**The records:**

※ ※ ※

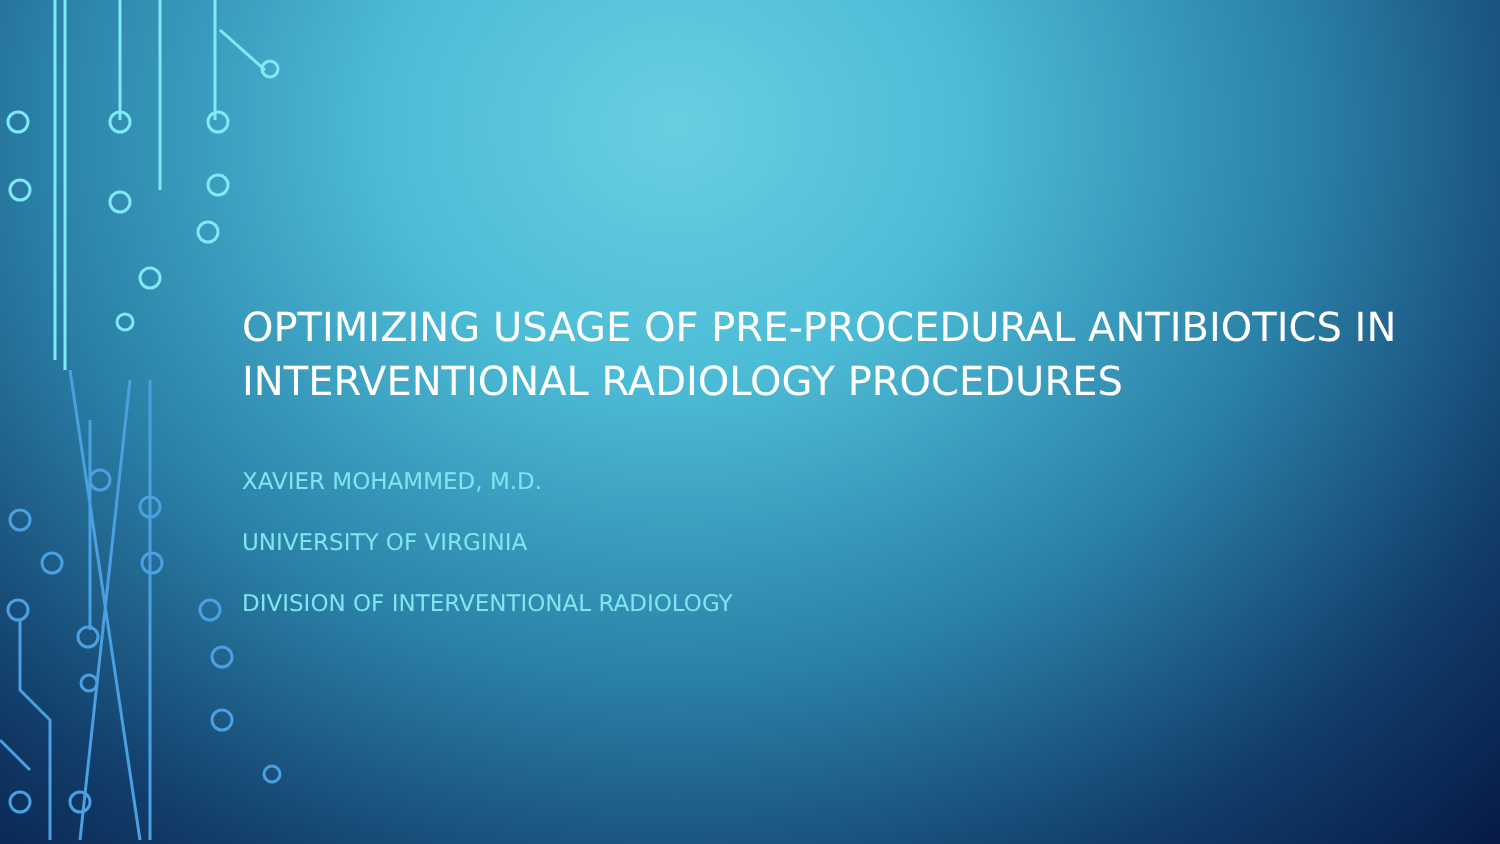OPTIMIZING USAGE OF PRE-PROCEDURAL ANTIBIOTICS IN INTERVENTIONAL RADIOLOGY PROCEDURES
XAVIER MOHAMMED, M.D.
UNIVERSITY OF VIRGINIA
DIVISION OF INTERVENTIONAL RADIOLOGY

※ ※ ※

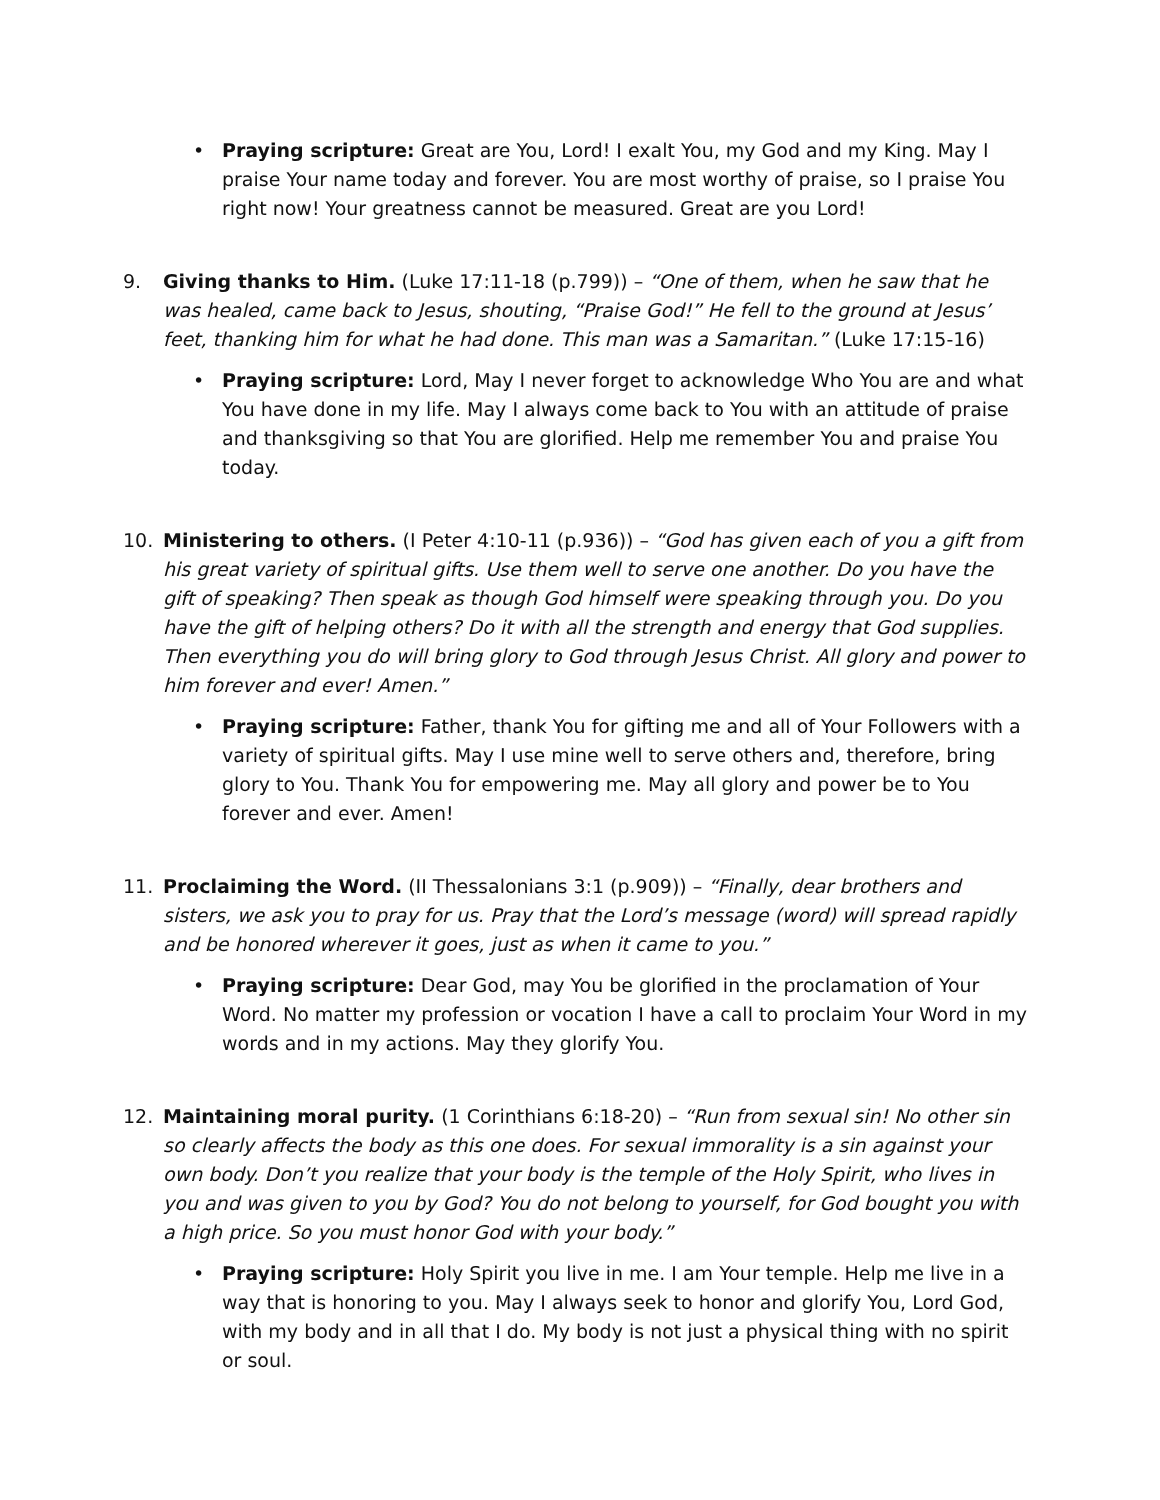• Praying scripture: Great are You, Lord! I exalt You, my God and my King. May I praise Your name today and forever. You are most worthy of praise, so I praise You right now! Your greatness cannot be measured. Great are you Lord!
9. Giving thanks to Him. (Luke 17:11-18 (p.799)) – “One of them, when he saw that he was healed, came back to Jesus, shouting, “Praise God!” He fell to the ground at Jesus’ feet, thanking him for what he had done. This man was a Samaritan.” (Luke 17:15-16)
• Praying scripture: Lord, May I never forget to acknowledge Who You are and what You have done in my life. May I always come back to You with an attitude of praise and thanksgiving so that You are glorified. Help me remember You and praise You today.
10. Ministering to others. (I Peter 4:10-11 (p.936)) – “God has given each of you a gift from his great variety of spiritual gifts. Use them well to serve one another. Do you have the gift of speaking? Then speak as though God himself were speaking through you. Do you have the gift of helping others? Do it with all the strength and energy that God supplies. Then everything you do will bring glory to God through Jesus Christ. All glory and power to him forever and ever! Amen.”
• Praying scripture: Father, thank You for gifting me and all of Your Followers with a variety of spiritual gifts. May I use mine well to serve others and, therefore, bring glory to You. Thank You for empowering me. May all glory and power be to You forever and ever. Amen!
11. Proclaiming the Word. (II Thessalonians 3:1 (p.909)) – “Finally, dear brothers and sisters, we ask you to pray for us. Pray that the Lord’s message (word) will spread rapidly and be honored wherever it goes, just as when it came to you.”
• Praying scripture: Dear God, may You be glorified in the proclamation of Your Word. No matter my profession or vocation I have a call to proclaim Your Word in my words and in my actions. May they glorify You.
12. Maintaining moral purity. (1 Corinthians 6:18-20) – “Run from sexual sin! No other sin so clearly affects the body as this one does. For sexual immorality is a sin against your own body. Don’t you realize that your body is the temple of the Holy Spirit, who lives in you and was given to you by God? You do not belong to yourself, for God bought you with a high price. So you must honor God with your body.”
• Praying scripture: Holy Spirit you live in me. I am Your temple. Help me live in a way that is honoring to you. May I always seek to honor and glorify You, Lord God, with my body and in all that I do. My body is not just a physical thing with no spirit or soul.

※ ※ ※

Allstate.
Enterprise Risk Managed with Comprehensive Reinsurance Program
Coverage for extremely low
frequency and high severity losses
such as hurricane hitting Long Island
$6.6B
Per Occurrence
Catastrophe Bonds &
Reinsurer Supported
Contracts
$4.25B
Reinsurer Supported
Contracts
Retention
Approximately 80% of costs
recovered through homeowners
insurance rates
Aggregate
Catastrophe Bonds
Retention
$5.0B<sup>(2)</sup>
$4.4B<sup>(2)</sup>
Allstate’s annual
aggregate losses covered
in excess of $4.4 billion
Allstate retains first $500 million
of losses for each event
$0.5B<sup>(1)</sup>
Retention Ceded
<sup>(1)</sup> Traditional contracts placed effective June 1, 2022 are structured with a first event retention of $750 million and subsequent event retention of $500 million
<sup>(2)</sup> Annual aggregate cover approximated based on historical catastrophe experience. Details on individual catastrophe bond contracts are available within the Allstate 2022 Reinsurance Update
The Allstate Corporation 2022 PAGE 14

※ ※ ※

**Activity:**
In the listing above, find the line containing "OPTIMIZING USAGE OF" and the line containing "DIVISION OF INTERVENTIONAL RADIOLOGY", then return both of them and every line between, exactly, without pictures.

**Solution to this exercise:**
OPTIMIZING USAGE OF PRE-PROCEDURAL ANTIBIOTICS IN INTERVENTIONAL RADIOLOGY PROCEDURES
XAVIER MOHAMMED, M.D.
UNIVERSITY OF VIRGINIA
DIVISION OF INTERVENTIONAL RADIOLOGY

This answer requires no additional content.